Naturally, this isn’t the end of the (feed) story.  The newly blank space under the pictures is going to be perfect for showing whom you ate with once I roll out friend tagging.  It may also show what you thought of your meal (via the new Eating Habits tools mentioned in a recent post), where specifically you ate, or other cool new things.  You’ll get finer control over what gets published as these changes roll out, too.  (Anything you’d want to see published?  Leave a comment!)
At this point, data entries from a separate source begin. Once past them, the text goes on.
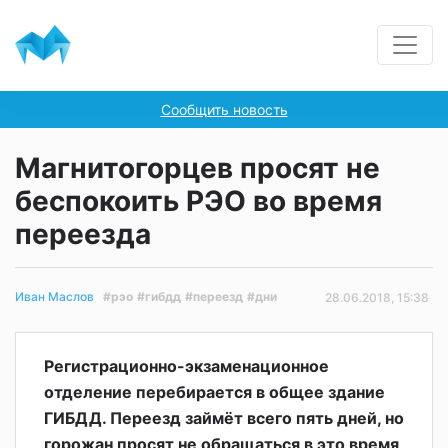
Сообщить новость
Магнитогорцев просят не
беспокоить РЭО во время
переезда
#рэо
#гибдд
#переезд
#дни
Иван Маслов
28.06.2018, 15:38
Регистрационно-экзаменационное
отделение перебирается в общее здание
ГИБДД. Переезд займёт всего пять дней, но
горожан просят не обращаться в это время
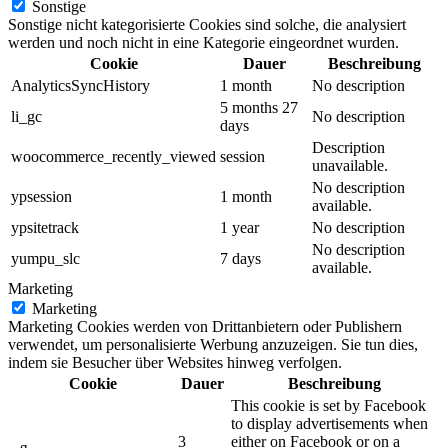
Sonstige
Sonstige nicht kategorisierte Cookies sind solche, die analysiert
werden und noch nicht in eine Kategorie eingeordnet wurden.
Cookie
Dauer
Beschreibung
AnalyticsSyncHistory
1 month
No description
5 months 27
li_gc
No description
days
Description
woocommerce_recently_viewed
session
unavailable.
No description
ypsession
1 month
available.
ypsitetrack
1 year
No description
No description
yumpu_slc
7 days
available.
Marketing
Marketing
Marketing Cookies werden von Drittanbietern oder Publishern
verwendet, um personalisierte Werbung anzuzeigen. Sie tun dies,
indem sie Besucher über Websites hinweg verfolgen.
Cookie
Dauer
Beschreibung
This cookie is set by Facebook
to display advertisements when
3
either on Facebook or on a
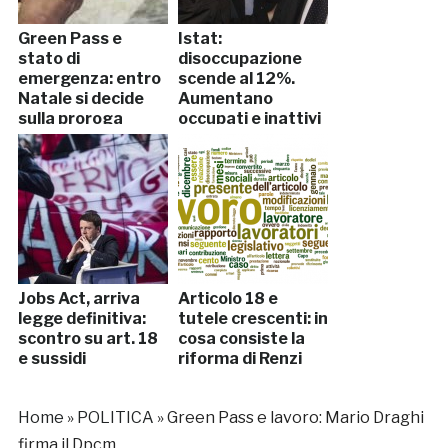
Green Pass e
Istat:
stato di
disoccupazione
emergenza: entro
scende al 12%.
Natale si decide
Aumentano
sulla proroga
occupati e inattivi
Jobs Act, arriva
Articolo 18 e
legge definitiva:
tutele crescenti: in
scontro su art. 18
cosa consiste la
e sussidi
riforma di Renzi
Home
»
POLITICA
»
Green Pass e lavoro: Mario Draghi
firma il Dpcm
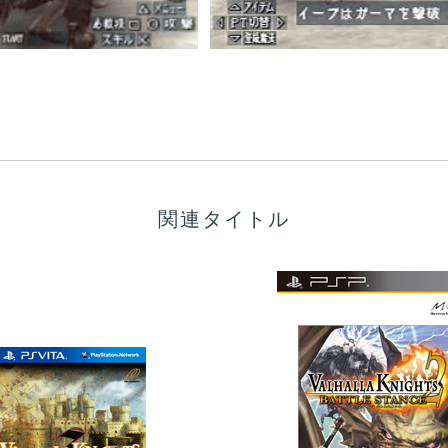
関連タイトル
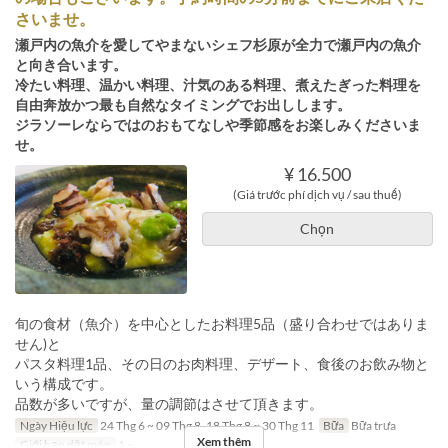
さいませ。
瀬戸内の魚介を愛してやまないシェフ杉原が全力で瀬戸内の魚介
と向き合います。
冷たい料理、温かい料理、汁気のある料理、煮えたぎった料理を
自由奔放かつ最も自然なタイミングでお出しします。
ジラソーレならではのおもてなしや季節感をお楽しみくださいま
せ。
¥ 16.500
(Giá trước phí dịch vụ / sau thuế)
Chọn
旬の食材（魚介）を中心としたお料理5品（盛り合わせではありま
せん)と
パスタ料理1品、その日のお肉料理、デザート、食後のお飲み物と
いう構成です。
品数が多いですが、量の調節はさせて頂きます。
Ngày Hiệu lực
24 Thg 6 ~ 09 Thg 8, 18 Thg 8 ~ 30 Thg 11
Bữa
Bữa trưa
Xem thêm
Giới hạn dặt món
1 ~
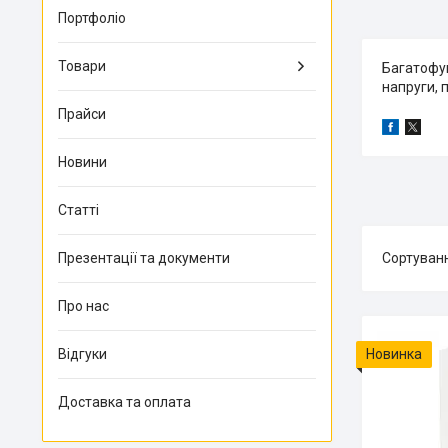
Портфоліо
Товари
Багатофу
напруги, 
Прайси
Новини
Статті
Презентації та документи
Про нас
Відгуки
Новинка
Доставка та оплата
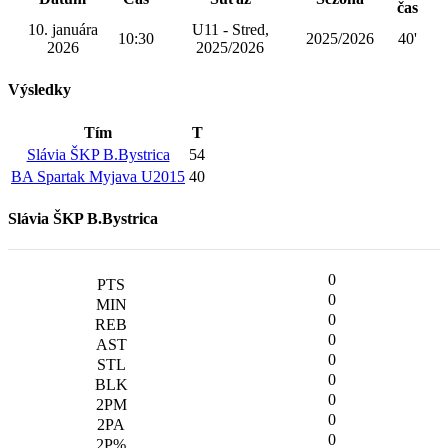
čas
10. januára
U11 - Stred,
10:30
2025/2026
40'
2026
2025/2026
Výsledky
Tím
T
Slávia ŠKP B.Bystrica
54
BA Spartak Myjava U2015
40
Slávia ŠKP B.Bystrica
0
0
0
0
0
0
0
0
0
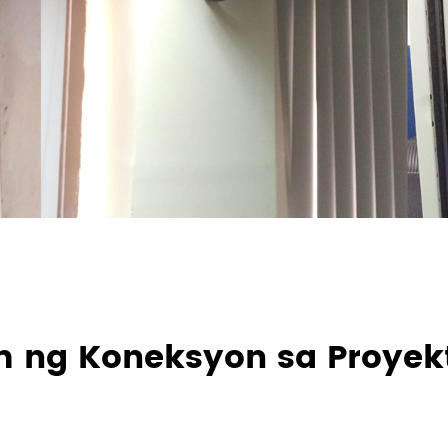
 ng Koneksyon sa Proyek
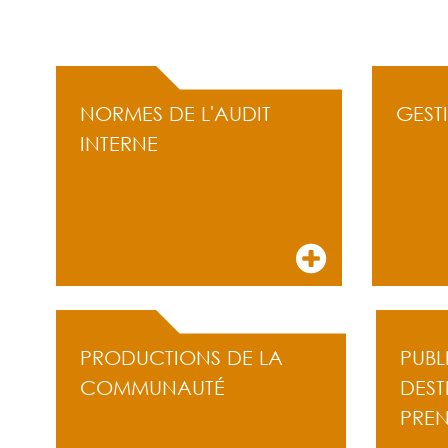
ACCÈS RAPIDE
NORMES DE L'AUDIT
GEST
INTERNE
PRODUCTIONS DE LA
PUBL
COMMUNAUTÉ
DEST
PRE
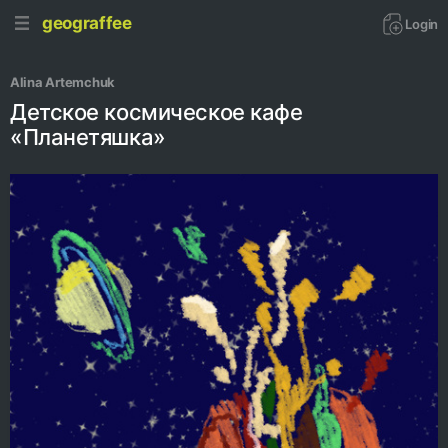
geograffee
Login
Alina Artemchuk
Детское космическое кафе
«Планетяшка»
That’s that for today — have a great 4th of July (bbq for me!) and happy eating,

Alex


PS Bonus retrospective: to give you an idea of how things were when I was your age, check out the original feed story format.  It’ll give you an idea of how much better things are now.  Egregiously, you didn’t see the whole meal — I hadn’t yet accepted the value of being fully open and giving users the power to completely share their data, so the feed story cut off at about 300 characters (without even a “more” link).  There was also no way to share a post (not that the current way is great; Facebook needs to open up the popup share form their own posts get to use).

Like discovering ancient cave paintings

Like discovering ancient cave paintings.